#### [TRY IT]
Reproduce the text of every record below line for line, without any changes. Leave the pictures out.

[Stored data entries]
· · · · · · ·

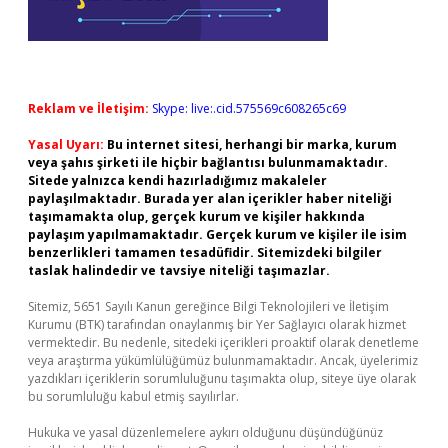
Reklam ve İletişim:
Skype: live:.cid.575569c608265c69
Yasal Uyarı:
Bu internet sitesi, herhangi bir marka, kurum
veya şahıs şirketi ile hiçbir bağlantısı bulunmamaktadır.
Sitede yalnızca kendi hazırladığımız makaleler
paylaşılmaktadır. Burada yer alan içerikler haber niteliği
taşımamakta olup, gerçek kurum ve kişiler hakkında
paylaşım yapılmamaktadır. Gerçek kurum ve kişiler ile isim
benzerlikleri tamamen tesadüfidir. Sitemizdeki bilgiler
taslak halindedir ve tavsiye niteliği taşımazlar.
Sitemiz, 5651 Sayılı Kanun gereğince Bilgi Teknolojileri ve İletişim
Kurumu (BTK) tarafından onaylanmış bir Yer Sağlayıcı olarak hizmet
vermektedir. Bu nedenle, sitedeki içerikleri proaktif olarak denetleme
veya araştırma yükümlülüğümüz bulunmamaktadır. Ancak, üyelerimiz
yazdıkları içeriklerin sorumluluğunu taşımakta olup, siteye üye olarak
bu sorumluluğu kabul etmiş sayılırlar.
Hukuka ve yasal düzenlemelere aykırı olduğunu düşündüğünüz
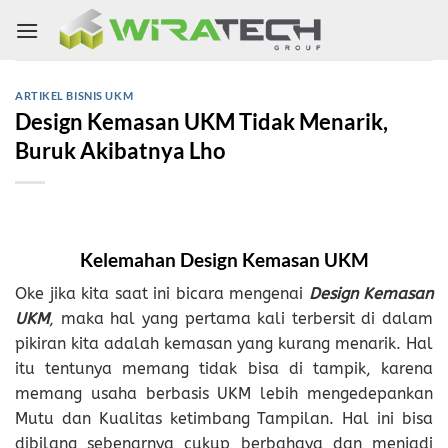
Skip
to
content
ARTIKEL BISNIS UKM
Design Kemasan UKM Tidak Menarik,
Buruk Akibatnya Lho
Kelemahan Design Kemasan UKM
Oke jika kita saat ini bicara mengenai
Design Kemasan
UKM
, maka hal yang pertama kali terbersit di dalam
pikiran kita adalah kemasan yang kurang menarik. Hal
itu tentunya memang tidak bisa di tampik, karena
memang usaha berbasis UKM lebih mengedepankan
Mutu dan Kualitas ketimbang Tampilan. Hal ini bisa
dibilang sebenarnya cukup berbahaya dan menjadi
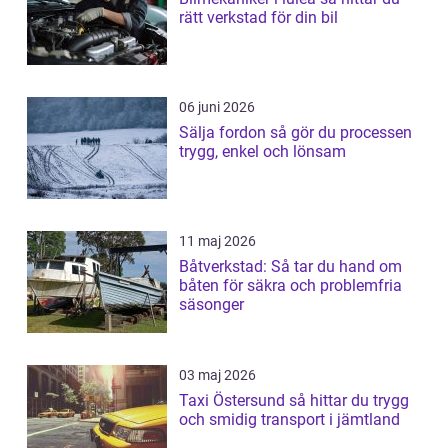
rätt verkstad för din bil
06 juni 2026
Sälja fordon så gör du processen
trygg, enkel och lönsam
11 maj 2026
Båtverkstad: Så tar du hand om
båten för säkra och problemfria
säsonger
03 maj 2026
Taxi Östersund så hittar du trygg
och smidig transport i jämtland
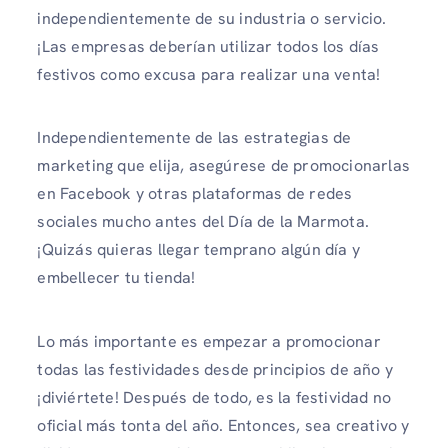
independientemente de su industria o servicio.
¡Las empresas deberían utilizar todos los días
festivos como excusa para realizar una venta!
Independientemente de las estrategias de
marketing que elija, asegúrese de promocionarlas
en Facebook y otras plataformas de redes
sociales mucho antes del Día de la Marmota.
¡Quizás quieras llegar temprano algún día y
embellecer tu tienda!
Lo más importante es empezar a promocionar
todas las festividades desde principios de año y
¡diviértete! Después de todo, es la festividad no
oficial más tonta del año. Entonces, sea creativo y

· · · · · · ·

#### [WRITTEN ANSWER]
Reklam ve İletişim:
Skype: live:.cid.575569c608265c69
Yasal Uyarı:
Bu internet sitesi, herhangi bir marka, kurum
veya şahıs şirketi ile hiçbir bağlantısı bulunmamaktadır.
Sitede yalnızca kendi hazırladığımız makaleler
paylaşılmaktadır. Burada yer alan içerikler haber niteliği
taşımamakta olup, gerçek kurum ve kişiler hakkında
paylaşım yapılmamaktadır. Gerçek kurum ve kişiler ile isim
benzerlikleri tamamen tesadüfidir. Sitemizdeki bilgiler
taslak halindedir ve tavsiye niteliği taşımazlar.
Sitemiz, 5651 Sayılı Kanun gereğince Bilgi Teknolojileri ve İletişim
Kurumu (BTK) tarafından onaylanmış bir Yer Sağlayıcı olarak hizmet
vermektedir. Bu nedenle, sitedeki içerikleri proaktif olarak denetleme
veya araştırma yükümlülüğümüz bulunmamaktadır. Ancak, üyelerimiz
yazdıkları içeriklerin sorumluluğunu taşımakta olup, siteye üye olarak
bu sorumluluğu kabul etmiş sayılırlar.
Hukuka ve yasal düzenlemelere aykırı olduğunu düşündüğünüz
Skip
to
content
ARTIKEL BISNIS UKM
Design Kemasan UKM Tidak Menarik,
Buruk Akibatnya Lho
Kelemahan Design Kemasan UKM
Oke jika kita saat ini bicara mengenai
Design Kemasan
UKM
, maka hal yang pertama kali terbersit di dalam
pikiran kita adalah kemasan yang kurang menarik. Hal
itu tentunya memang tidak bisa di tampik, karena
memang usaha berbasis UKM lebih mengedepankan
Mutu dan Kualitas ketimbang Tampilan. Hal ini bisa
dibilang sebenarnya cukup berbahaya dan menjadi
rätt verkstad för din bil
06 juni 2026
Sälja fordon så gör du processen
trygg, enkel och lönsam
11 maj 2026
Båtverkstad: Så tar du hand om
båten för säkra och problemfria
säsonger
03 maj 2026
Taxi Östersund så hittar du trygg
och smidig transport i jämtland
independientemente de su industria o servicio.
¡Las empresas deberían utilizar todos los días
festivos como excusa para realizar una venta!
Independientemente de las estrategias de
marketing que elija, asegúrese de promocionarlas
en Facebook y otras plataformas de redes
sociales mucho antes del Día de la Marmota.
¡Quizás quieras llegar temprano algún día y
embellecer tu tienda!
Lo más importante es empezar a promocionar
todas las festividades desde principios de año y
¡diviértete! Después de todo, es la festividad no
oficial más tonta del año. Entonces, sea creativo y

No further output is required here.